» WORK TO BE COMPLETED
The records below must be output exactly, with no images carried over.

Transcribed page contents
*** Block opens ***

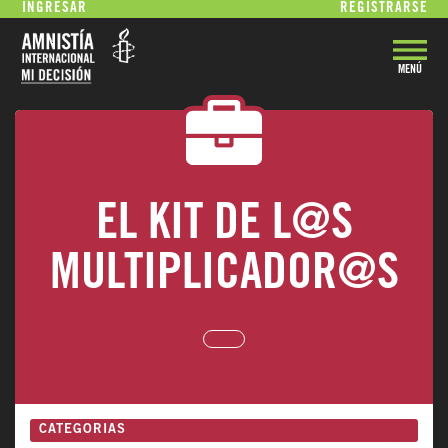
INGRESAR
REGISTRARSE
MENÚ
VOLVER
EL KIT DE L@S
MULTIPLICADOR@S
CATEGORIAS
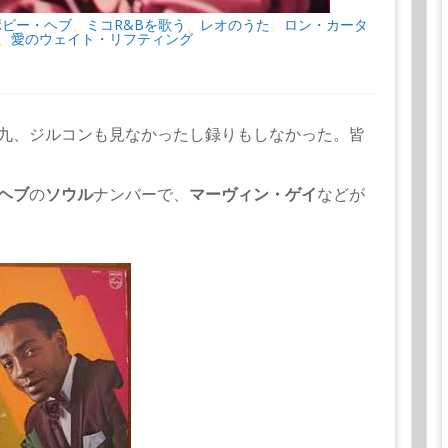
ボビー・ヘブ
ミコR&Bを歌う
レオのうた
ロン・カータ
、
、
、
愛のウェイト・リフティング
、
九、ジルコンも見なかったし録りもしなかった。皆
ヘブ
の
ソウル
ナンバーで、
マーヴィン・ゲイ
などが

*** Block closes ***

» TASK RESPONSE
INGRESAR
REGISTRARSE
MENÚ
VOLVER
EL KIT DE L@S
MULTIPLICADOR@S
CATEGORIAS
ボビー・ヘブ
ミコR&Bを歌う
レオのうた
ロン・カータ
、
、
、
愛のウェイト・リフティング
、
九、ジルコンも見なかったし録りもしなかった。皆
ヘブ
の
ソウル
ナンバーで、
マーヴィン・ゲイ
などが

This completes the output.